6 Fraksi DPR Sebut Pemerintah Tak Berdasar Soal Cagub BI

- detikFinance
Jumat, 29 Feb 2008 12:32 WIB
Jakarta - Pernyataan pihak istana, yang menyebutkan DPR tidak berhak menolak dua nama calon gubernur BI sebelum dilakukan fit and proper test mendapat reaksi keras dari 6 fraksi di DPR. Pernyataan tersebut dinilai tidak berdasar.

"Persetujuan atau penolakan terhadap calon yang diajukan tidak terkait fit and proper test. Persetujuan atau penolakan itu merupakan hak dan kewenangan DPR," ujar anggota fraksi PKS Andi Rahmat dalam jumpa pers di press room DPR, Senayan, Jakarta, Jumat (29/2/2008).

Anggota Komisi XI ini beralasan, dalam pasal 41 ayat 1 UU BI nomor 3/2004 disebutkan hak dan kewenangan lembaga Presiden dan DPR. Presiden berhak mengusulkan dan melantik Gubernur BI yang disetujui DPR. Sedangkan DPR dapat menerima atau menolak calon deputi gubernur dan deputi senior yang diajukan.

SCROLL TO CONTINUE WITH CONTENT

"Jadi jelas nggak ada kaitannya dengan fit and proper test peryataan istana tidak relevan kalau menyebut DPR tidak berhak menolak sebelum fit and proper test," jelas Andi.

Anggota Komisi XI lainnya, Maruara Sirait menyatakan, alasan penolakan terhadap dua nama calon anggota BI karena pertimbangan tantangan perekonomian Indonesia tahun 2008 yang cukup berat.

"Indonesia membutuhkan bank sentral yang dipimpin oleh seorang panglima yang kredibel dan berkualitas karena tugas bank sentral sangat strategis dalam kebijakan fiskal dan moneter," kata Maruara.

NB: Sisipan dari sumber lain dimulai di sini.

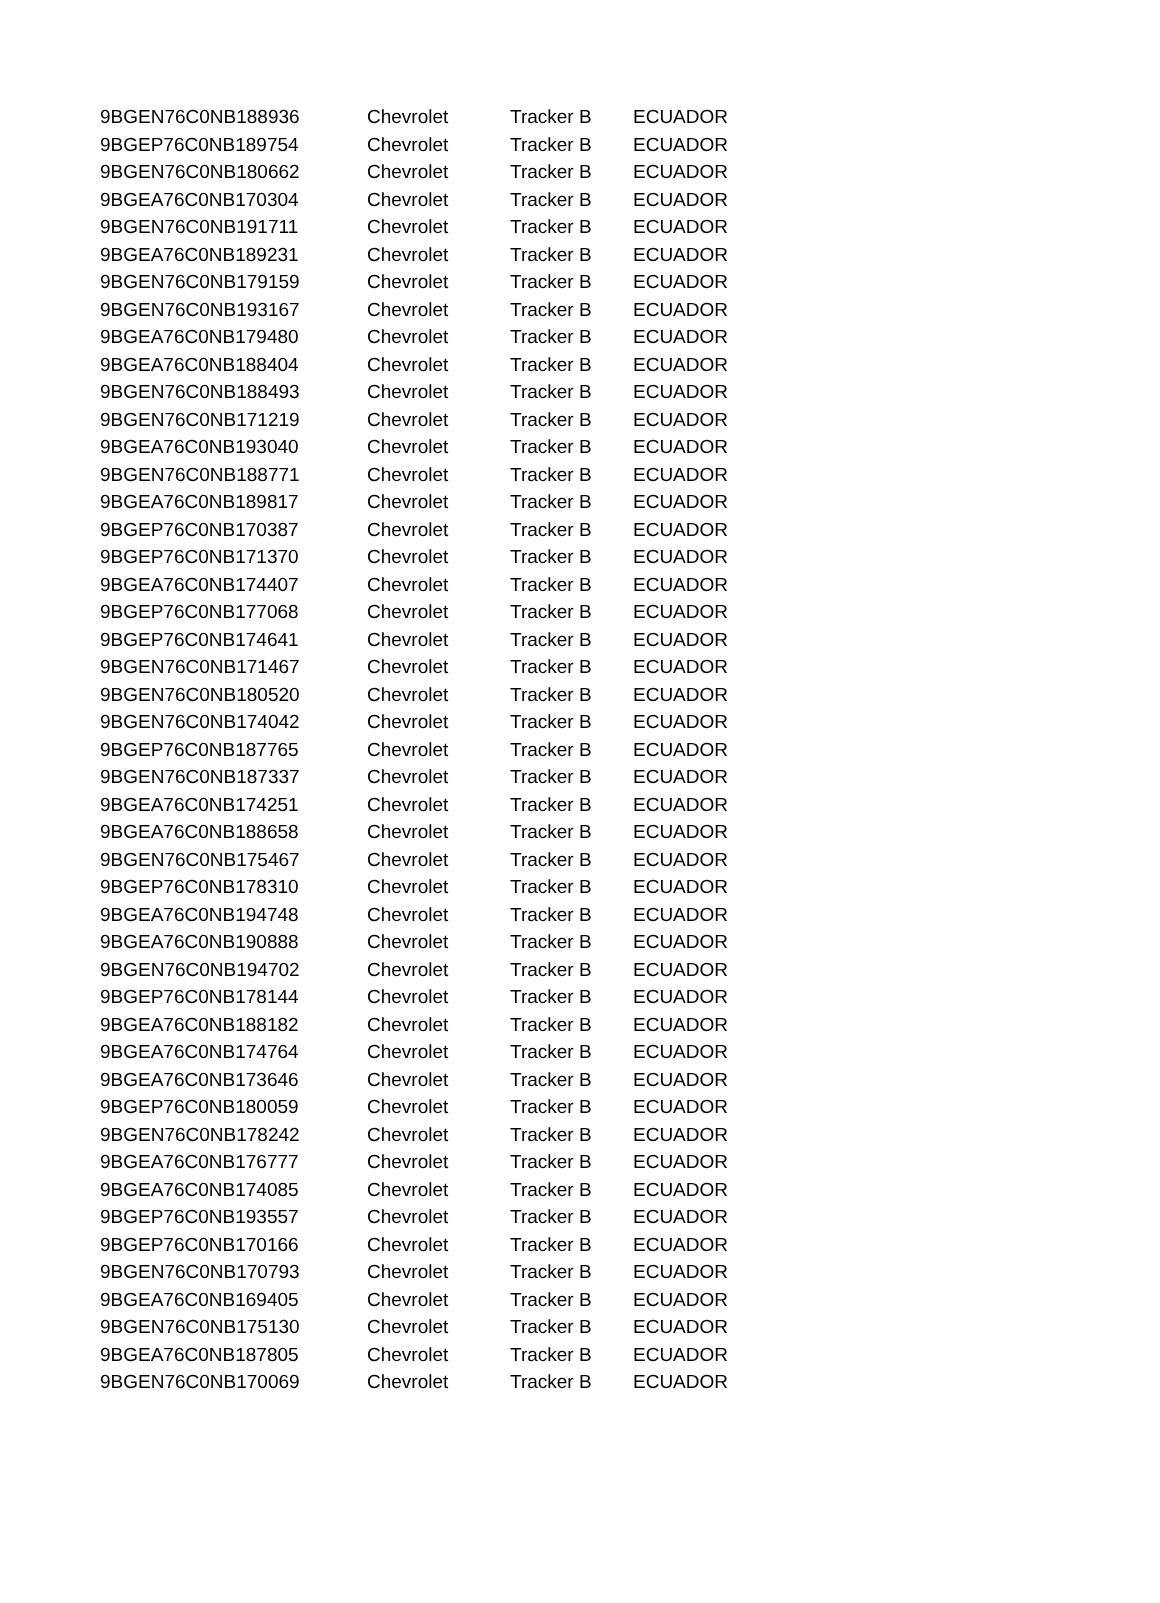| 9BGEN76C0NB188936 | Chevrolet | Tracker B | ECUADOR |
| 9BGEP76C0NB189754 | Chevrolet | Tracker B | ECUADOR |
| 9BGEN76C0NB180662 | Chevrolet | Tracker B | ECUADOR |
| 9BGEA76C0NB170304 | Chevrolet | Tracker B | ECUADOR |
| 9BGEN76C0NB191711 | Chevrolet | Tracker B | ECUADOR |
| 9BGEA76C0NB189231 | Chevrolet | Tracker B | ECUADOR |
| 9BGEN76C0NB179159 | Chevrolet | Tracker B | ECUADOR |
| 9BGEN76C0NB193167 | Chevrolet | Tracker B | ECUADOR |
| 9BGEA76C0NB179480 | Chevrolet | Tracker B | ECUADOR |
| 9BGEA76C0NB188404 | Chevrolet | Tracker B | ECUADOR |
| 9BGEN76C0NB188493 | Chevrolet | Tracker B | ECUADOR |
| 9BGEN76C0NB171219 | Chevrolet | Tracker B | ECUADOR |
| 9BGEA76C0NB193040 | Chevrolet | Tracker B | ECUADOR |
| 9BGEN76C0NB188771 | Chevrolet | Tracker B | ECUADOR |
| 9BGEA76C0NB189817 | Chevrolet | Tracker B | ECUADOR |
| 9BGEP76C0NB170387 | Chevrolet | Tracker B | ECUADOR |
| 9BGEP76C0NB171370 | Chevrolet | Tracker B | ECUADOR |
| 9BGEA76C0NB174407 | Chevrolet | Tracker B | ECUADOR |
| 9BGEP76C0NB177068 | Chevrolet | Tracker B | ECUADOR |
| 9BGEP76C0NB174641 | Chevrolet | Tracker B | ECUADOR |
| 9BGEN76C0NB171467 | Chevrolet | Tracker B | ECUADOR |
| 9BGEN76C0NB180520 | Chevrolet | Tracker B | ECUADOR |
| 9BGEN76C0NB174042 | Chevrolet | Tracker B | ECUADOR |
| 9BGEP76C0NB187765 | Chevrolet | Tracker B | ECUADOR |
| 9BGEN76C0NB187337 | Chevrolet | Tracker B | ECUADOR |
| 9BGEA76C0NB174251 | Chevrolet | Tracker B | ECUADOR |
| 9BGEA76C0NB188658 | Chevrolet | Tracker B | ECUADOR |
| 9BGEN76C0NB175467 | Chevrolet | Tracker B | ECUADOR |
| 9BGEP76C0NB178310 | Chevrolet | Tracker B | ECUADOR |
| 9BGEA76C0NB194748 | Chevrolet | Tracker B | ECUADOR |
| 9BGEA76C0NB190888 | Chevrolet | Tracker B | ECUADOR |
| 9BGEN76C0NB194702 | Chevrolet | Tracker B | ECUADOR |
| 9BGEP76C0NB178144 | Chevrolet | Tracker B | ECUADOR |
| 9BGEA76C0NB188182 | Chevrolet | Tracker B | ECUADOR |
| 9BGEA76C0NB174764 | Chevrolet | Tracker B | ECUADOR |
| 9BGEA76C0NB173646 | Chevrolet | Tracker B | ECUADOR |
| 9BGEP76C0NB180059 | Chevrolet | Tracker B | ECUADOR |
| 9BGEN76C0NB178242 | Chevrolet | Tracker B | ECUADOR |
| 9BGEA76C0NB176777 | Chevrolet | Tracker B | ECUADOR |
| 9BGEA76C0NB174085 | Chevrolet | Tracker B | ECUADOR |
| 9BGEP76C0NB193557 | Chevrolet | Tracker B | ECUADOR |
| 9BGEP76C0NB170166 | Chevrolet | Tracker B | ECUADOR |
| 9BGEN76C0NB170793 | Chevrolet | Tracker B | ECUADOR |
| 9BGEA76C0NB169405 | Chevrolet | Tracker B | ECUADOR |
| 9BGEN76C0NB175130 | Chevrolet | Tracker B | ECUADOR |
| 9BGEA76C0NB187805 | Chevrolet | Tracker B | ECUADOR |
| 9BGEN76C0NB170069 | Chevrolet | Tracker B | ECUADOR |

Maruara menilai, dua nama yang dicalonkan itu, tidak memenuhi kredibilitas dan kualitas yang diharapkan.

"Saudara Agus Martowardoyo dan Raden Pardede adalah mitra kami selama 3 tahun di komisi XI. Kami tahu persis kualitas mereka, karena itu kami menolak," ujar politisi PDIP ini.

Selain PKS dan PDIP, 4 fraksi lainnya yang menolak pernyataan pemerintah yakni FBR, FPDS, FPAN, dan FKB.

Sebelumnya Juru Bicara Kepresidenan Andi Mallarangeng menyatakan DPR tidak berhak menolak dua kandidat yang diajukan pemrintah sebelum fit and proper test dilakukan.